Lucky Filme

Lucky | Harry Dean Stanton, David Lynch a vida e um cágado


No princípio não havia nada. Havia uma tartaruga. Não. Um cágado. O cágado segue andando em seu ritmo. Havia também um velho. E o velho também segue andando. Lucky é seu nome, e consequentemente seu filme. Porém, este é um filme que palavras se cruzam. E significados. Dessa forma, “lucky” em inglês quer dizer sortudo, o que pode querer dizer que este pode ser o filme sobre o que é ser sortudo. E do ponto de vista de todos nós que vivemos, estar vivo é ser sortudo.

Estar vivo é ter a sorte de testemunhar o último filme de Harry Dean Stanton com a presença do diretor David Lynch atuando. E você sabe que a coisa é séria quando vemos Lynch dizer: “existem algumas coisas no mundo que são maiores que todos nós… e um cágado é uma delas!”.

Você pode estar agora achando esta introdução longa e sem sentido. Mas sentido é algo que Lucky sabe que depende muito do ponto de vista. O velho todos os dias faz seu exercício de ioga, fuma cerca de um maço de cigarro e bebe leite, café. E álcool. Uma ou outra Bloody Mary. Seu médico não vê sentido nele fumar tanto e ter seus pulmões intactos. “É uma anomalia genética”, conclui seu “diagnóstico”. E o mundo do velho, todo certinho, agora tem um ponto cego: ele não sabe por que tem a saúde perfeita e um dia desses caiu no chão. E isso o faz ter medo. Basicamente é sobre isso o filme.

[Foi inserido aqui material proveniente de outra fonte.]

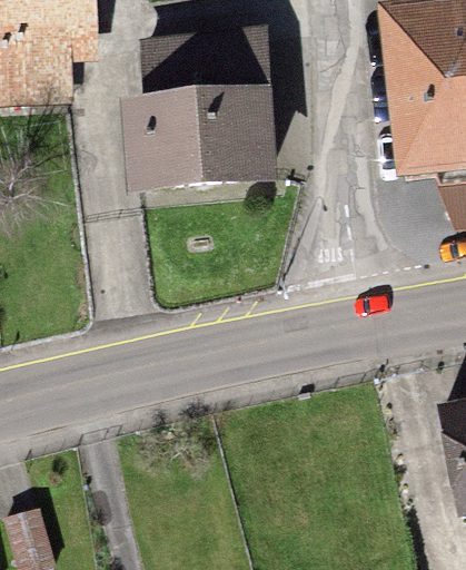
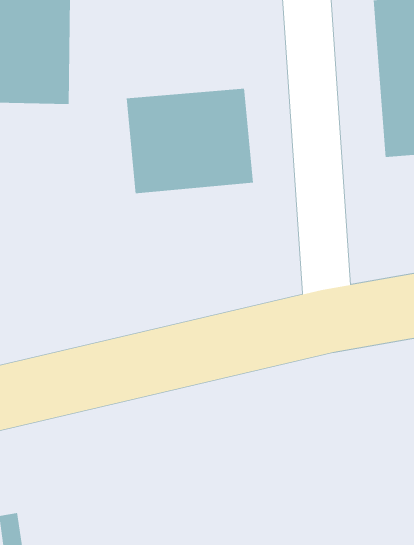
building: [135,37,260,102] -> none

Agora você deve estar achando que não vai sair de casa para ver um filme que é sobre um velho e sua rotina. Ainda mais sabendo que não existe nenhum drama aqui em ser velho. Nem em ser sozinho. Lucky explica desde o começo com suas palavras cruzadas. Sozinho é estar consigo mesmo. Diferente de ser solitário. Ele aceita o significado da palavra realismo e seu resumo: “realismo é uma coisa”. Ou como pessoas incultas diriam: as coisas como elas são. Porém, note que as coisas como elas são para mim é diferente das coisas como elas são para você. Nas sábias palavras de Lucky, que precisam ser ditas em inglês: “what you see is not what I get”.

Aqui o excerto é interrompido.